Task list:
**A)** According to the Red CentreNATS page, how many entrants took part in the first festival in 2015?
**B)** Please echo the Red CentreNATS page word for word, starting with "In 2022, there" and going on through "across the town.".

- Genre: Car festival
- Date: September
- Frequency: Annually
- Location: Alice Springs
- Country: Australia
- Inaugurated: 2015; 11 years ago
- Attendance: 10,000 + (2015)
- Website: https://redcentrenats.com.au/

= Red CentreNATS =

Annual event in Alice Springs, Australia

Red CentreNATS is an annual event that takes place in the Alice Springs in September. It began in 2015 and is ongoing. The car enthusiast festival involves an annual street parade, burnout competitions, dirt drag-racing, motorbike rides and several competitions for both attendees and vehicles.

The festival is co-run by Car Festivals Pty Ltd, the owners of Summernats, and the Northern Territory Major Events Company (NTMEC). It has become a key driver for the town's economy, boosting tourism to the region.

The event is reported to have the only permit in Australia to allow unregistered and highly modified vehicles to be driven on public roads for its street parade.

== History ==
The first Red CentreNATS in 2015 had 300 entrants.

More than 900 cars competed in events during the 2021 festival.

In 2022, there were 1,043 entrants with more than 10,000 attendees. The travelling Mulletfest competition, as well as a round of the Top Fuel Championship were added to the program. The festival also invited more than 20 indigenous school students and community members to restore and decorate a collection of vehicles.

2023 saw a substantial drop in entrants, with approximately 600 vehicles entering.

The festival was reported to have generated $6.79 million in expenditure stimulus for the Northern Territory in 2024. With $5.1 million included as new money directly into Alice Springs. There were more than 800 cars and motorbikes who took part with more than 10,000 attendances recorded. The festival also delivered 14,284 visitor nights, filling hotels and accommodation across the town.

The data:
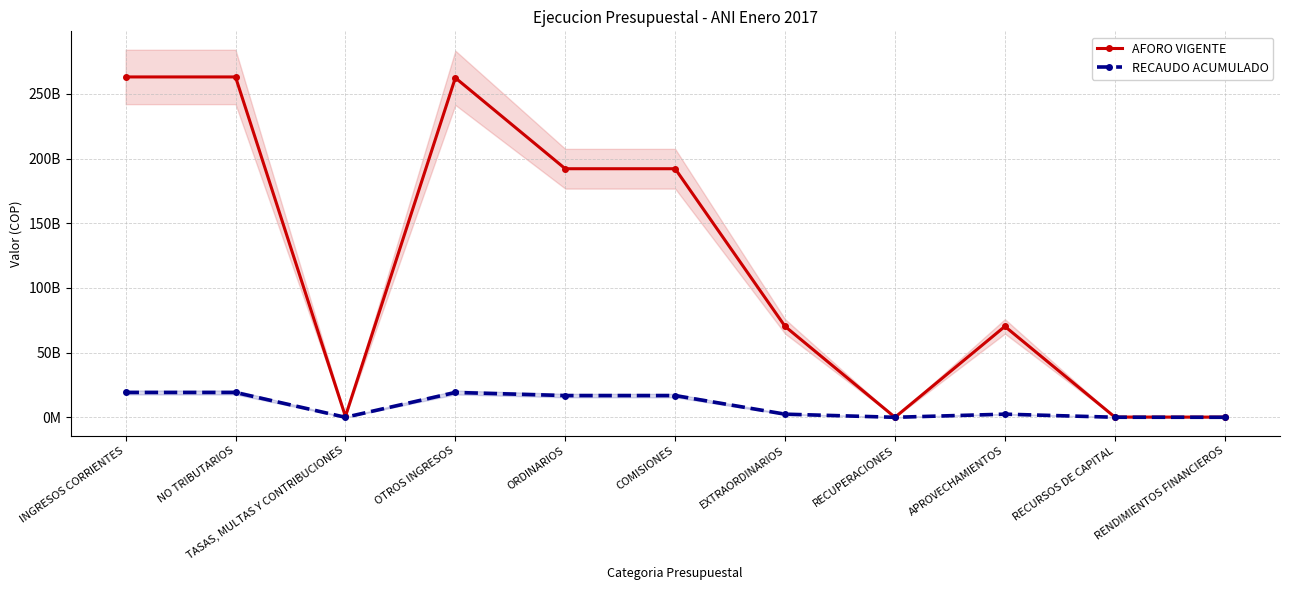

Which category has the lowest value across all series?

TASAS, MULTAS Y CONTRIBUCIONES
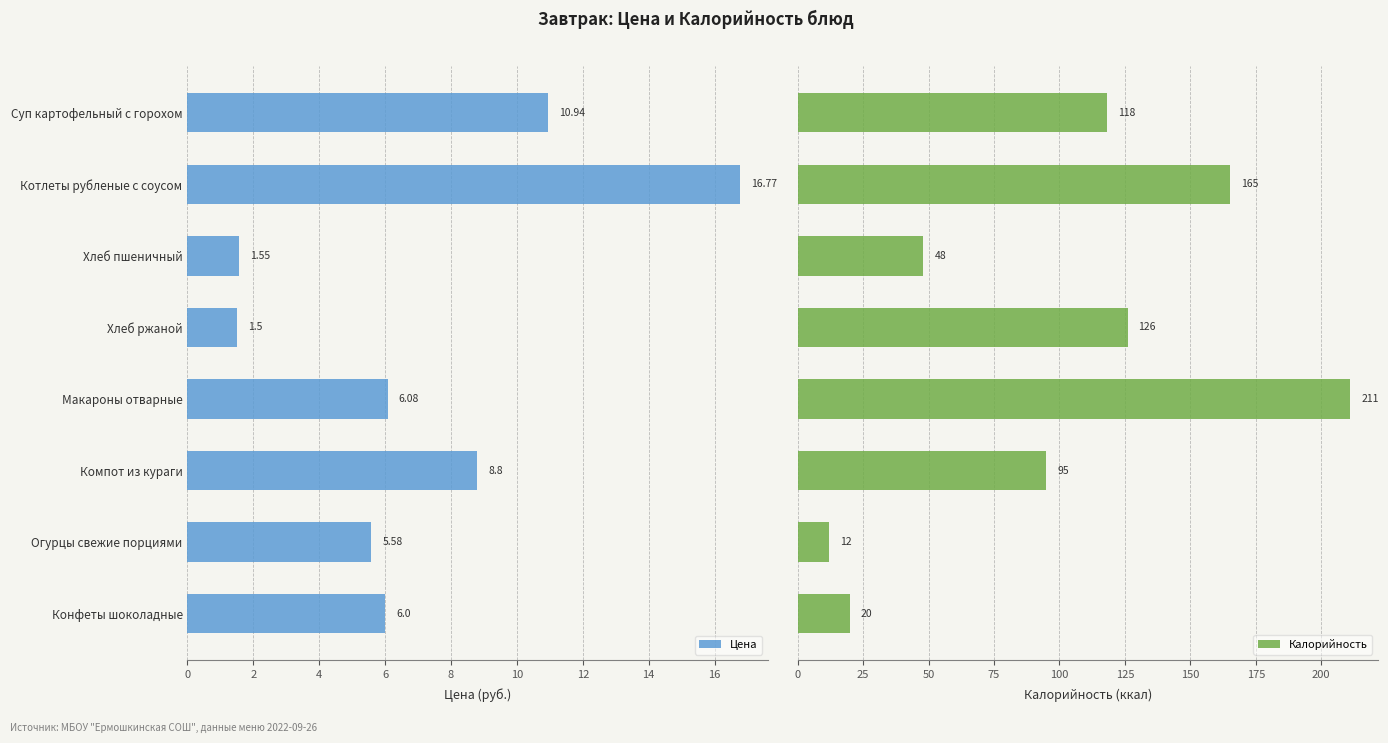

How many data points does each series have?

8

Answers to the exercise:
**A)** 300 entrants.

**B)**
In 2022, there were 1,043 entrants with more than 10,000 attendees. The travelling Mulletfest competition, as well as a round of the Top Fuel Championship were added to the program. The festival also invited more than 20 indigenous school students and community members to restore and decorate a collection of vehicles.

2023 saw a substantial drop in entrants, with approximately 600 vehicles entering.

The festival was reported to have generated $6.79 million in expenditure stimulus for the Northern Territory in 2024. With $5.1 million included as new money directly into Alice Springs. There were more than 800 cars and motorbikes who took part with more than 10,000 attendances recorded. The festival also delivered 14,284 visitor nights, filling hotels and accommodation across the town.